Texas legislature ends in frustration, call for special session

Texas capitol building image

AUSTIN—The 85th session of the Texas Legislature gaveled to an end May 29 only to have Gov. Greg Abbott call the lawmakers back for a special session to address unfinished business. The Legislature will reconvene for 30 days beginning July 18 with no less than 20 bills on the call, including SBTC-supported legislation.

The regular session ended as tempers flared and civil decorum, by some, died along with several prominent pieces of legislation championed by Christian and conservative legislators. Frustration came to a head on the final day as a Republican member of the conservative Texas Freedom Caucus announced on the House floor he had called the Immigration Control and Enforcement (ICE) tip line to report self-proclaimed illegal immigrants protesting in the House gallery. That prompted threats of violence from a Democrat lawmaker. The dustup served to illustrate the fractures between the two parties and draw attention to the growing fissure between conservative and moderate Republicans.

In announcing the special session, Abbott scolded the legislators.

“A special session was entirely avoidable, and there was plenty of time for the legislature to forge compromises to avoid the time and taxpayer expense of a special session,” he said.

Among the bills left languishing in the regulation session that Abbot wants reintroduced are the Women’s Privacy Act, abortion regulation, school choice for special needs children, an extension of the maternal mortality task force and property tax reform.

But not all bipartisanship was lost as legislators agreed on a long-overdue overhaul of the Department of Family Protective Services, which is facing a lawsuit for its fractured system in which more than 100 children died in 2015 while under its observation or care. And some children removed from their homes under the shadow of abuse or neglect have had to sleep in the offices of Child Protective Services caseworkers due to an inadequate pool of foster families to take them in.
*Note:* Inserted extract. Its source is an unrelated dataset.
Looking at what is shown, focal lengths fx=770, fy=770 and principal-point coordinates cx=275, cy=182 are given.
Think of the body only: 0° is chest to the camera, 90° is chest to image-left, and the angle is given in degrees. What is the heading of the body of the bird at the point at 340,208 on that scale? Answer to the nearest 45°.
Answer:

Rep. James Frank, R-Wichita Falls, who authored most of the child welfare reform legislation (See Article), said it is imperative that churches get involved with the foster and adoption care services. Not everyone can foster or adopt, but all Christians are mandated to care for the widowed and orphaned Frank said.

Legislators moved the Department of Family Protective Services out from under the Health and Human Services Department making it a stand-alone agency directly accountable to the governor. Another law begins the process of decentralizing the DFPS by creating community-based foster care, where regions across the state will be responsible for recruiting and training prospective foster and adoptive parents.

Key reform legislation included passage of a law protecting faith-based foster and adoption care agencies from legal challenges to their convictions, prohibiting them from partnering with gay couples or providing abortions and contraceptives to children in their care.

Abbott also called for and received a ban on sanctuary cities. The legislation does not change federal immigration law but prohibits governmental entities from creating policies  or practices that flout those laws.

The bill’s author, Sen. Charles Perry, R-Lubbock, a member of an SBTC-affiliated church, said the law does not target illegal immigrants but stops “officials who have sworn to enforce the law from helping people who commit terrible crimes evade immigration detainers.”

Passage of the sanctuary cities prohibition demonstrated the Republican divide in the Texas House. Once the contentious bill passed the Senate along party lines, House State Affairs committee “basically took the meat out of the sandwich” according to Rep. Matt Schaefer, R-Tyler, a member of the Texas Freedom Caucus. Using procedural maneuvers on par with House leadership, the caucus “put the teeth back in the bill.”

Schaeffer called that a tipping point in the session. The caucus—a thorn in the side of Democrats and moderate Republicans—realized it could “do an end run around leadership obstruction.”

Cindy Asmussen, advisor to the SBTC Texas Ethics and Religious Liberty Committee, said the caucus provided effective, yet limited, pushback to attempts to water down legislation generated in the Senate.

“They were extremely productive, and had it not been for them we would not have had a lot of conservative legislation added as amendments, [such as] the dismemberment abortion ban and church security added back in,” Asmussen said.

But efforts by the caucus, Texas Pastors Council and conservatives across the state could not get the Women’s Privacy Act passed. The bill would have regulated the use of public restrooms and single-sex changing rooms, an effort led by Lt. Gov. Dan Patrick that passed handily in the Senate only to die in the House.

It passed swiftly along party lines in the Senate only to arrive in the House where Speaker of the House Joe Straus refused to send the bill to a committee. Without a committee hearing a bill dies. Straus, R-San Antonio, claimed the bill would harm the Texas economy.

“One state representative out of 150 … decided it would not be passed,” Dave Welch, director of the Texas Pastors Council, told the TEXAN.

Social conservatives within the Republican-controlled legislature have, for the past two sessions, criticized the control Straus holds over all legislation making its way through the chamber. Every bill must be appointed to a committee for review and public debate, and only the Speaker has the authority to assign bills to committees. He also appoints the committee chairman who then control what bills pass out of committee to the House floor for debate.